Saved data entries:
────────────────────────────────────────

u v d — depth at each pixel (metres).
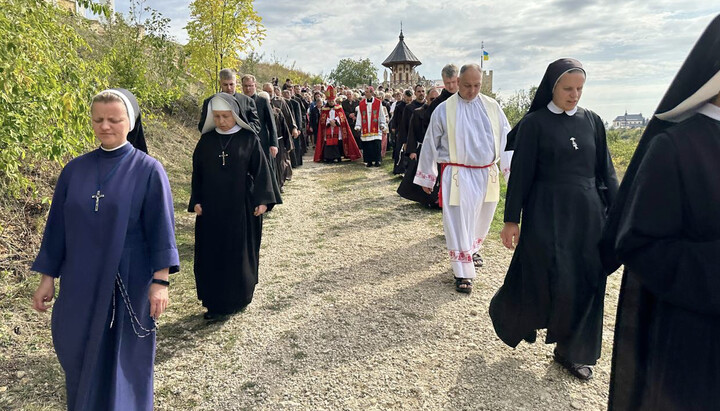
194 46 9.87
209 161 4.03
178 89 9.59
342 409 2.93
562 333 3.03
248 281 4.12
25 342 3.59
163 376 3.31
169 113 12.40
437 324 3.97
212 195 4.00
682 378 1.62
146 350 2.37
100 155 2.36
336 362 3.45
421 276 5.07
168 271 2.36
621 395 1.87
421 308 4.29
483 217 4.88
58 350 2.27
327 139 13.50
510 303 3.25
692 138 1.64
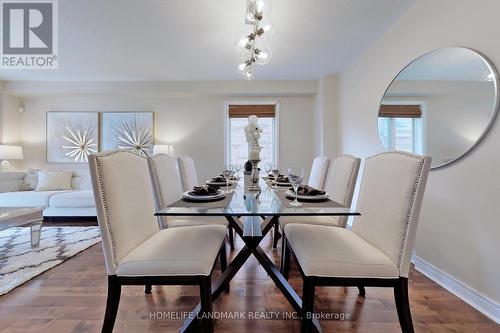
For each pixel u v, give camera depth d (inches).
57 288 68.1
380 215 49.2
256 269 80.3
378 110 103.0
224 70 140.5
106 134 172.6
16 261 84.9
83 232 118.5
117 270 44.0
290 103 175.2
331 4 81.0
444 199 69.8
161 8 82.7
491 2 56.7
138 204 52.3
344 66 135.9
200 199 55.4
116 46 110.4
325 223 71.3
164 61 127.3
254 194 64.8
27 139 171.0
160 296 64.4
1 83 154.6
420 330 51.3
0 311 57.7
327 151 150.9
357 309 58.8
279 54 119.7
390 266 43.4
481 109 59.0
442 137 70.3
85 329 51.6
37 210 98.4
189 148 175.6
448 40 68.6
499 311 54.5
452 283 66.4
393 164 47.6
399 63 90.3
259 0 70.6
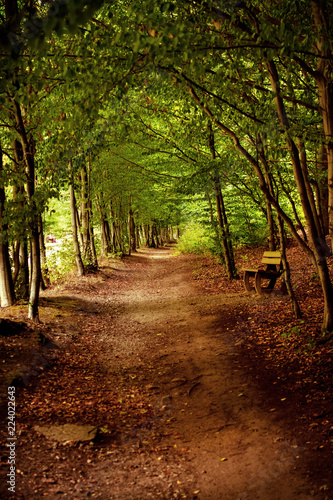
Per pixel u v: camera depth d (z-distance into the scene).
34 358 7.04
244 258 18.97
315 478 3.47
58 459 3.94
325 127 6.10
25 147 8.81
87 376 6.71
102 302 14.09
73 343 8.65
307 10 6.09
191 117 9.64
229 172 10.34
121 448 4.32
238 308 10.47
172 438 4.59
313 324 7.54
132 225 39.22
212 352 7.57
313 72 5.84
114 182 19.52
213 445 4.33
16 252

────────────────────────────────────────

Requirement: Each line above that has the word "depth" should be copied.

Result of this exercise:
u v d — depth at each pixel (metres).
For each pixel u v, give camera depth d (inches).
Per pixel u v: camera depth d (z-distance into the scene).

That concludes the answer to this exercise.